I really wish I had the will, the time, and money to make a food blog about Japan. It really does surprise you at every corner with their cuisine and their take on other cultures’ cuisines. I’ve posted the pic before but I mean 馬刺し [raw horse meat]. How often do you get to eat stuff like that? Also, potato chips with mayonnaise drizzled on them. Wtf, mate?
– So the featured song up there is the opening theme to this anime called Shirokuma Cafe, aka Polar Bear Cafe and it’s basically my favorite thing on Japanese TV right now. It’s just so cute and wacky and just up my alley. You should go watch an episode [there are a few places online where you can stream it subbed].
– Loft is a chain store and I love it to no end. It has basically everything you could ever want and to put it bluntly, is like IKEA on crack. It has a whole bunch of random character goods as well as home goods and food and I just can’t even. If all the stores in Japan disappeared and I could only save one, I would pick Loft.

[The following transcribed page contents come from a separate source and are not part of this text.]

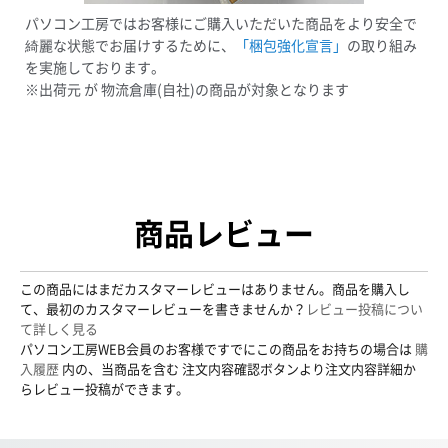
パソコン工房ではお客様にご購入いただいた商品をより安全で
綺麗な状態でお届けするために、
「梱包強化宣言」
の取り組み
を実施しております。
※出荷元 が 物流倉庫(自社)の商品が対象となります
商品レビュー
この商品にはまだカスタマーレビューはありません。商品を購入し
て、最初のカスタマーレビューを書きませんか？
レビュー投稿につい
て詳しく見る
パソコン工房WEB会員のお客様ですでにこの商品をお持ちの場合は
購
入履歴
内の、当商品を含む 注文内容確認ボタンより注文内容詳細か
らレビュー投稿ができます。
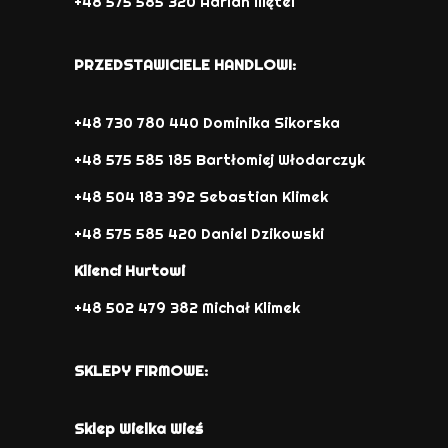
+48 575 585 320 Adrian Mętel
PRZEDSTAWICIELE HANDLOWI:
+48 730 780 440 Dominika Sikorska
+48 575 585 185 Bartłomiej Włodarczyk
+48 504 183 392 Sebastian Klimek
+48 575 585 420 Daniel Dzikowski
Klienci Hurtowi
+48 502 479 382 Michał Klimek
SKLEPY FIRMOWE:
Sklep Wielka Wieś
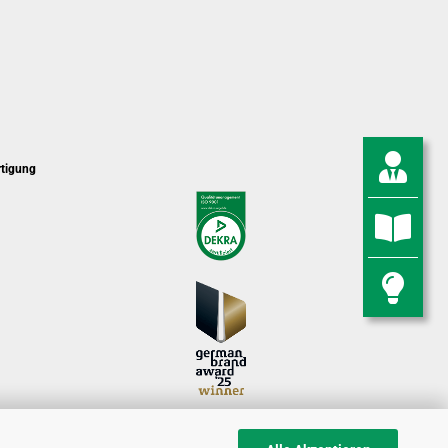
rtigung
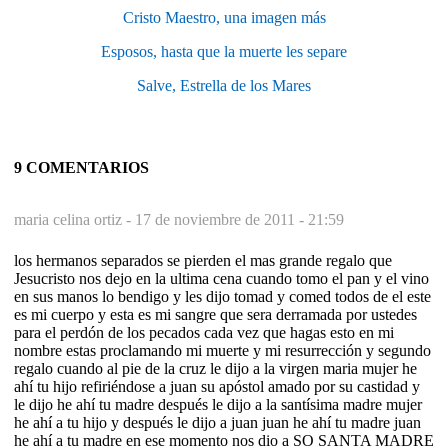
Cristo Maestro, una imagen más
Esposos, hasta que la muerte les separe
Salve, Estrella de los Mares
9 COMENTARIOS
maria celina ortiz -
17 de noviembre de 2011 - 21:59
los hermanos separados se pierden el mas grande regalo que
Jesucristo nos dejo en la ultima cena cuando tomo el pan y el vino
en sus manos lo bendigo y les dijo tomad y comed todos de el este
es mi cuerpo y esta es mi sangre que sera derramada por ustedes
para el perdón de los pecados cada vez que hagas esto en mi
nombre estas proclamando mi muerte y mi resurrección y segundo
regalo cuando al pie de la cruz le dijo a la virgen maria mujer he
ahí tu hijo refiriéndose a juan su apóstol amado por su castidad y
le dijo he ahí tu madre después le dijo a la santísima madre mujer
he ahí a tu hijo y después le dijo a juan juan he ahí tu madre juan
he ahí a tu madre en ese momento nos dio a SO SANTA MADRE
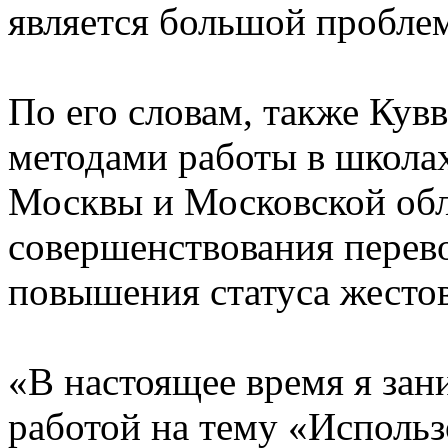
является большой проблемо
По его словам, также Кув
методами работы в школах
Москвы и Московской обл
совершенствования перево
повышения статуса жестов
«В настоящее время я зан
работой на тему «Исполь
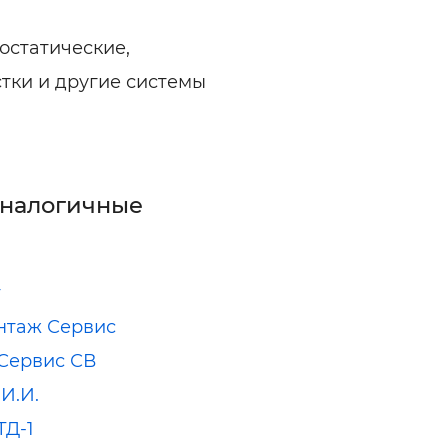
остатические,
тки и другие системы
аналогичные
т
нтаж Сервис
Сервис СВ
И.И.
ТД-1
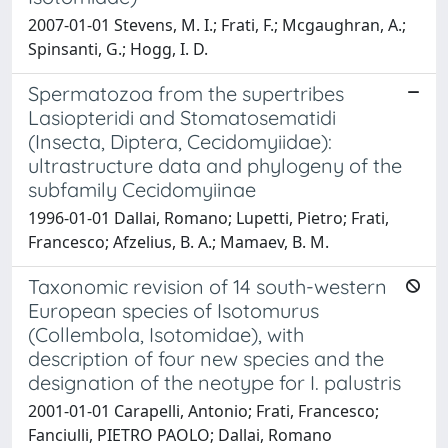
2007-01-01 Stevens, M. I.; Frati, F.; Mcgaughran, A.;
Spinsanti, G.; Hogg, I. D.
Spermatozoa from the supertribes
Lasiopteridi and Stomatosematidi
(Insecta, Diptera, Cecidomyiidae):
ultrastructure data and phylogeny of the
subfamily Cecidomyiinae
1996-01-01 Dallai, Romano; Lupetti, Pietro; Frati,
Francesco; Afzelius, B. A.; Mamaev, B. M.
Taxonomic revision of 14 south-western
European species of Isotomurus
(Collembola, Isotomidae), with
description of four new species and the
designation of the neotype for I. palustris
2001-01-01 Carapelli, Antonio; Frati, Francesco;
Fanciulli, PIETRO PAOLO; Dallai, Romano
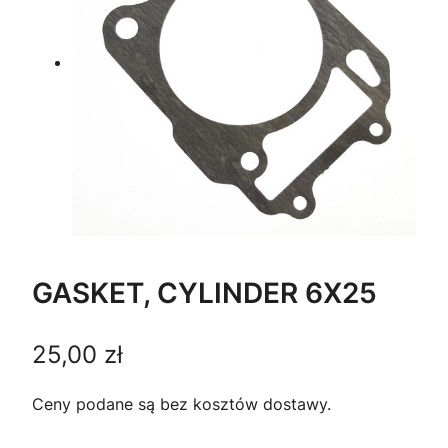
GASKET, CYLINDER 6X25
25,00
zł
Ceny podane są bez kosztów dostawy.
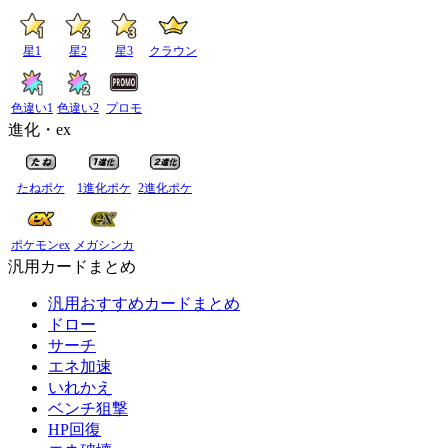
星1
星2
星3
クラウン
色違い1
色違い2
プロモ
進化・ex
たねポケ
1進化ポケ
2進化ポケ
ポケモンex
メガシンカ
汎用カードまとめ
汎用おすすめカードまとめ
ドロー
サーチ
エネ加速
いれかえ
ベンチ狙撃
HP回復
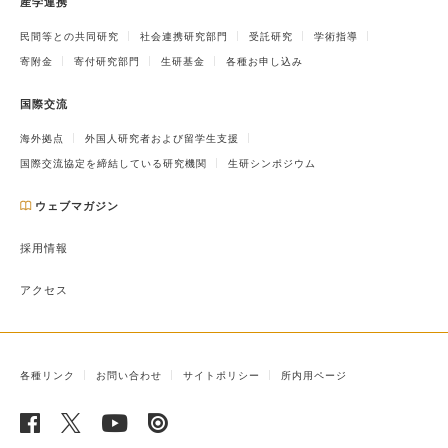
産学連携
民間等との共同研究
社会連携研究部門
受託研究
学術指導
寄附金
寄付研究部門
生研基金
各種お申し込み
国際交流
海外拠点
外国人研究者および留学生支援
国際交流協定を締結している研究機関
生研シンポジウム
ウェブマガジン
採用情報
アクセス
各種リンク
お問い合わせ
サイトポリシー
所内用ページ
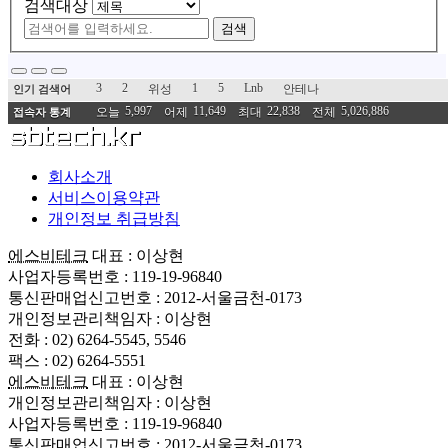
검색대상
검색
3
2
1
5
Lnb
위성
안테나
인기 검색어
5,997
11,649
22,838
5,026,886
오늘
어제
최대
전체
접속자 통계
회사소개
서비스이용약관
개인정보 취급방침
에스비테크
대표 : 이상현
사업자등록번호 : 119-19-96840
통신판매업신고번호 : 2012-서울금천-0173
개인정보관리책임자 : 이상현
전화 : 02) 6264-5545, 5546
팩스 : 02) 6264-5551
에스비테크
대표 : 이상현
개인정보관리책임자 : 이상현
사업자등록번호 : 119-19-96840
통신판매업신고번호 : 2012-서울금천-0173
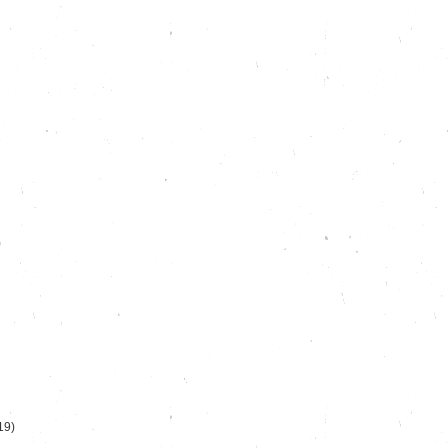
)
19)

– Realization: More than half of the time, it really isn’t about the pictures you take. It’s about the people in them. Perhaps I’ve been missing out on that part this semester.
– Robbey, on his way to his summer studying in Beijing, stopped by Osaka for a week. It was really great catching up with him and showing him Japanese hospitality at [where else…] an izakaya. It’s fun to listen to his thoughts about Japan as a newcomer. It makes me think about what I’ve gotten used to and what I never noticed before.

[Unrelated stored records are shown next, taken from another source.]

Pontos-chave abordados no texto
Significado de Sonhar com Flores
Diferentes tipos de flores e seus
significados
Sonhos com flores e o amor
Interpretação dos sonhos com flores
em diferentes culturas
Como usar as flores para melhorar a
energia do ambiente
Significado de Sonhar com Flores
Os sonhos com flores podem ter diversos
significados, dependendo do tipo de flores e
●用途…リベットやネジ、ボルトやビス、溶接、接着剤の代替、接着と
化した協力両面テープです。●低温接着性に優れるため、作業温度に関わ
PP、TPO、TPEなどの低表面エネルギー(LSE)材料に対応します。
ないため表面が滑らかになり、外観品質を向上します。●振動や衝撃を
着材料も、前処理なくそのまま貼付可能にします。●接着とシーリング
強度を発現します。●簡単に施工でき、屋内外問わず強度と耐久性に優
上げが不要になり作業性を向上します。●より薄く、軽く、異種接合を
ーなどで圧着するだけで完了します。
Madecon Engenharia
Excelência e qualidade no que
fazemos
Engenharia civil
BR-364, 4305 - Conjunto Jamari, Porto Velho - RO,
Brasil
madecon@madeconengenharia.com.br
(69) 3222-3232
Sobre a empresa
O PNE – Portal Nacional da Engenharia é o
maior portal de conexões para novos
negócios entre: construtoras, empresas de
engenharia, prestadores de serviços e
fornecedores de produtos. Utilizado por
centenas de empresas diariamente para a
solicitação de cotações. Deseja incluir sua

– Tonight, the clarinet section had a party to welcome the new members [SIX of them. that’s a hell of a lot] and to also say goodbye to me [oh my god, so sad]. It was at a korean restaurant by the station and everything was so good. I gave deokbokkgi (sp? ._.) another chance and I think I changed my mind about it. It was delicious. All the new kids are pretty chill and funny and my friends were great as usual. It’s these people that I’m so 名残惜しい to leave behind when I go back home to America. I get so depressed thinking about it. On a lighter note, being the only guy in a section full of girls makes me feel like I’m in a harem anime like Negima or Love Hina or something. I wish someone would write a manga about the clarinet section, it would be hilarious.
– Oh my god, I only have 12 days left in Japan. OH MY GOD. WHY.